== Task to carry out ==
Copy each of the items below verbatim, line for line.

• • • •

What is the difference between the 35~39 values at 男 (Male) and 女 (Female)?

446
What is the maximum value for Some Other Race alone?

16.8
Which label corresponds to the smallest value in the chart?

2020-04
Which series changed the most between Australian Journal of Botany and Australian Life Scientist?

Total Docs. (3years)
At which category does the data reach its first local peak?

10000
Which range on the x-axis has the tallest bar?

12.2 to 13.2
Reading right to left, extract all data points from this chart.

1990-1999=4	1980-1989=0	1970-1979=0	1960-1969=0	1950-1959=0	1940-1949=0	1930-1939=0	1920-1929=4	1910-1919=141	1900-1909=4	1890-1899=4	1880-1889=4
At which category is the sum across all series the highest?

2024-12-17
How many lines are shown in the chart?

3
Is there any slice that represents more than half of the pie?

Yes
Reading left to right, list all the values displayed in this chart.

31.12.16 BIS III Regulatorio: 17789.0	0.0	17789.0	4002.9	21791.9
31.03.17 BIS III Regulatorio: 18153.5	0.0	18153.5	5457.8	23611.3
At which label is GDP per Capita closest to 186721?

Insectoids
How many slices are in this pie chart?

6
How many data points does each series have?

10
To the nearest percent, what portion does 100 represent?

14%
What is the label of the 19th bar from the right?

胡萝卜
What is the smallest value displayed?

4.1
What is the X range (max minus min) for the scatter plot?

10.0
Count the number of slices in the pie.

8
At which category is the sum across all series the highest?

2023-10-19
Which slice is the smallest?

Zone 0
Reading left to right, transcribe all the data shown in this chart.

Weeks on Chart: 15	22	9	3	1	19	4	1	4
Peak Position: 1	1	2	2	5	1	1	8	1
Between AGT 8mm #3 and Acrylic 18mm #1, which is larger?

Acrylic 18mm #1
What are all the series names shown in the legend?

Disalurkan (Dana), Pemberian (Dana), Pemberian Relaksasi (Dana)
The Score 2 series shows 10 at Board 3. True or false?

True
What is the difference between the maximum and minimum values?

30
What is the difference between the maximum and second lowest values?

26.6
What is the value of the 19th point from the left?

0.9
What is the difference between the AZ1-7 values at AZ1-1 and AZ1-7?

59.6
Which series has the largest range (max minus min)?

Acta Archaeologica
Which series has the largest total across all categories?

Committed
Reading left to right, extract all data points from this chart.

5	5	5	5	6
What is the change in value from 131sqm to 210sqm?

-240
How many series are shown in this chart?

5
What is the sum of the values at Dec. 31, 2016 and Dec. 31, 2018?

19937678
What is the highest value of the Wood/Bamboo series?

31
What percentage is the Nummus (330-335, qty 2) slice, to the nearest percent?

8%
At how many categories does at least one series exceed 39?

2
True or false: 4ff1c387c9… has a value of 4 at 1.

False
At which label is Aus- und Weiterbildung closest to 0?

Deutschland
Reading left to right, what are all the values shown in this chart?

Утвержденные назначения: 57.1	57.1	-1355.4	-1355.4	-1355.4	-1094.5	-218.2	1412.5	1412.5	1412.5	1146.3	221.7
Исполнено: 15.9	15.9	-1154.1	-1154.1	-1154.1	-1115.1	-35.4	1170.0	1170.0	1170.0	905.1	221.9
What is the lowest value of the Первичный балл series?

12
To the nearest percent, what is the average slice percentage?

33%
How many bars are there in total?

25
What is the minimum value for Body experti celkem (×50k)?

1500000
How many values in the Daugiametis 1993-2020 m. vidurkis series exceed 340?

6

• • • •

== Response to this task ==
What is the difference between the 35~39 values at 男 (Male) and 女 (Female)?

446
What is the maximum value for Some Other Race alone?

16.8
Which label corresponds to the smallest value in the chart?

2020-04
Which series changed the most between Australian Journal of Botany and Australian Life Scientist?

Total Docs. (3years)
At which category does the data reach its first local peak?

10000
Which range on the x-axis has the tallest bar?

12.2 to 13.2
Reading right to left, extract all data points from this chart.

1990-1999=4	1980-1989=0	1970-1979=0	1960-1969=0	1950-1959=0	1940-1949=0	1930-1939=0	1920-1929=4	1910-1919=141	1900-1909=4	1890-1899=4	1880-1889=4
At which category is the sum across all series the highest?

2024-12-17
How many lines are shown in the chart?

3
Is there any slice that represents more than half of the pie?

Yes
Reading left to right, list all the values displayed in this chart.

31.12.16 BIS III Regulatorio: 17789.0	0.0	17789.0	4002.9	21791.9
31.03.17 BIS III Regulatorio: 18153.5	0.0	18153.5	5457.8	23611.3
At which label is GDP per Capita closest to 186721?

Insectoids
How many slices are in this pie chart?

6
How many data points does each series have?

10
To the nearest percent, what portion does 100 represent?

14%
What is the label of the 19th bar from the right?

胡萝卜
What is the smallest value displayed?

4.1
What is the X range (max minus min) for the scatter plot?

10.0
Count the number of slices in the pie.

8
At which category is the sum across all series the highest?

2023-10-19
Which slice is the smallest?

Zone 0
Reading left to right, transcribe all the data shown in this chart.

Weeks on Chart: 15	22	9	3	1	19	4	1	4
Peak Position: 1	1	2	2	5	1	1	8	1
Between AGT 8mm #3 and Acrylic 18mm #1, which is larger?

Acrylic 18mm #1
What are all the series names shown in the legend?

Disalurkan (Dana), Pemberian (Dana), Pemberian Relaksasi (Dana)
The Score 2 series shows 10 at Board 3. True or false?

True
What is the difference between the maximum and minimum values?

30
What is the difference between the maximum and second lowest values?

26.6
What is the value of the 19th point from the left?

0.9
What is the difference between the AZ1-7 values at AZ1-1 and AZ1-7?

59.6
Which series has the largest range (max minus min)?

Acta Archaeologica
Which series has the largest total across all categories?

Committed
Reading left to right, extract all data points from this chart.

5	5	5	5	6
What is the change in value from 131sqm to 210sqm?

-240
How many series are shown in this chart?

5
What is the sum of the values at Dec. 31, 2016 and Dec. 31, 2018?

19937678
What is the highest value of the Wood/Bamboo series?

31
What percentage is the Nummus (330-335, qty 2) slice, to the nearest percent?

8%
At how many categories does at least one series exceed 39?

2
True or false: 4ff1c387c9… has a value of 4 at 1.

False
At which label is Aus- und Weiterbildung closest to 0?

Deutschland
Reading left to right, what are all the values shown in this chart?

Утвержденные назначения: 57.1	57.1	-1355.4	-1355.4	-1355.4	-1094.5	-218.2	1412.5	1412.5	1412.5	1146.3	221.7
Исполнено: 15.9	15.9	-1154.1	-1154.1	-1154.1	-1115.1	-35.4	1170.0	1170.0	1170.0	905.1	221.9
What is the lowest value of the Первичный балл series?

12
To the nearest percent, what is the average slice percentage?

33%
How many bars are there in total?

25
What is the minimum value for Body experti celkem (×50k)?

1500000
How many values in the Daugiametis 1993-2020 m. vidurkis series exceed 340?

6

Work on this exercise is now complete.